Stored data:
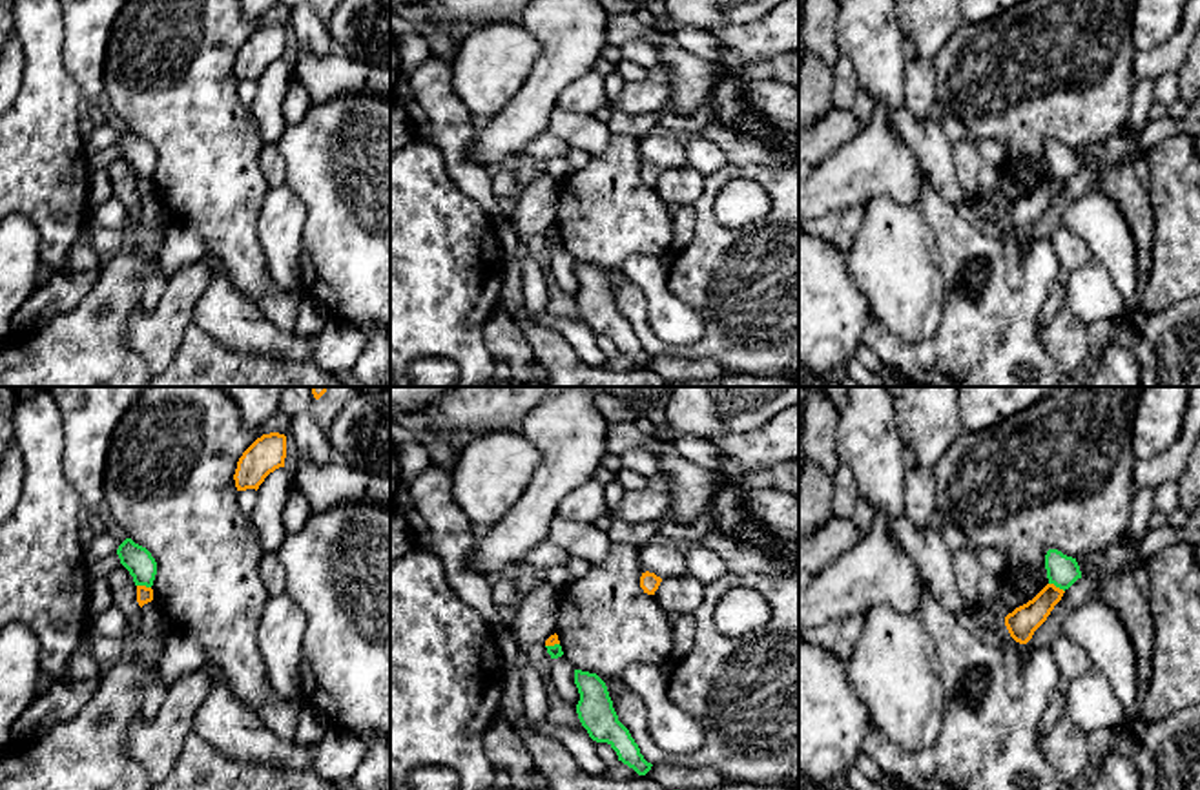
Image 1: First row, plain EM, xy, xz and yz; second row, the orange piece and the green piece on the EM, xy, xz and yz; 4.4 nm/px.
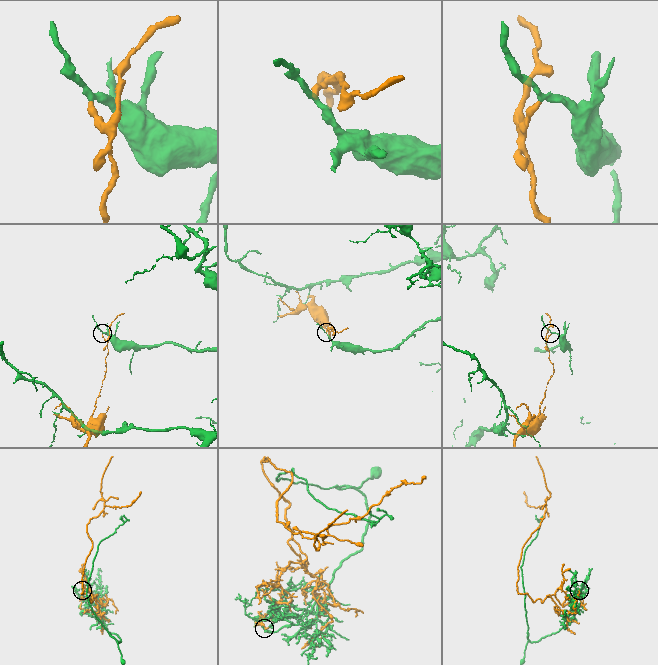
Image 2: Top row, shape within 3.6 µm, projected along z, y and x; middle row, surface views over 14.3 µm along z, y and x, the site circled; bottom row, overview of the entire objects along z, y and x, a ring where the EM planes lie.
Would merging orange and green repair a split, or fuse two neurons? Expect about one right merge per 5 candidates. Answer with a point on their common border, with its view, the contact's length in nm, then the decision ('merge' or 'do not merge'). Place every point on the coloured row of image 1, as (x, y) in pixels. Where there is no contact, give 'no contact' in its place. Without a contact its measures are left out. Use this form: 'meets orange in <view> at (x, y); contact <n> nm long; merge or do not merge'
meets orange in yz at (1055, 586); contact 80 nm long; do not merge

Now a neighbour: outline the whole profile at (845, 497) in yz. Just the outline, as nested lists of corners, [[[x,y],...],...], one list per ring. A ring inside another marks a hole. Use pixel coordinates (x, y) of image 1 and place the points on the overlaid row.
[[[841,463],[833,476],[833,483],[833,515],[841,518],[852,518],[855,504],[859,500],[852,471]]]

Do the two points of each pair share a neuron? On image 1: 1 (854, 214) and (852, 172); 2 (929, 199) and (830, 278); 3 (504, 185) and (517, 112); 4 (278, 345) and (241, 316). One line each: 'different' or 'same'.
1: different
2: different
3: different
4: same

**Action item**: The copy must match every line of the data exactly and contain no pictures.

**Result of this exercise**:
Image 1: First row, plain EM, xy, xz and yz; second row, the orange piece and the green piece on the EM, xy, xz and yz; 4.4 nm/px.
Image 2: Top row, shape within 3.6 µm, projected along z, y and x; middle row, surface views over 14.3 µm along z, y and x, the site circled; bottom row, overview of the entire objects along z, y and x, a ring where the EM planes lie.
Would merging orange and green repair a split, or fuse two neurons? Expect about one right merge per 5 candidates. Answer with a point on their common border, with its view, the contact's length in nm, then the decision ('merge' or 'do not merge'). Place every point on the coloured row of image 1, as (x, y) in pixels. Where there is no contact, give 'no contact' in its place. Without a contact its measures are left out. Use this form: 'meets orange in <view> at (x, y); contact <n> nm long; merge or do not merge'
meets orange in yz at (1055, 586); contact 80 nm long; do not merge

Now a neighbour: outline the whole profile at (845, 497) in yz. Just the outline, as nested lists of corners, [[[x,y],...],...], one list per ring. A ring inside another marks a hole. Use pixel coordinates (x, y) of image 1 and place the points on the overlaid row.
[[[841,463],[833,476],[833,483],[833,515],[841,518],[852,518],[855,504],[859,500],[852,471]]]

Do the two points of each pair share a neuron? On image 1: 1 (854, 214) and (852, 172); 2 (929, 199) and (830, 278); 3 (504, 185) and (517, 112); 4 (278, 345) and (241, 316). One line each: 'different' or 'same'.
1: different
2: different
3: different
4: same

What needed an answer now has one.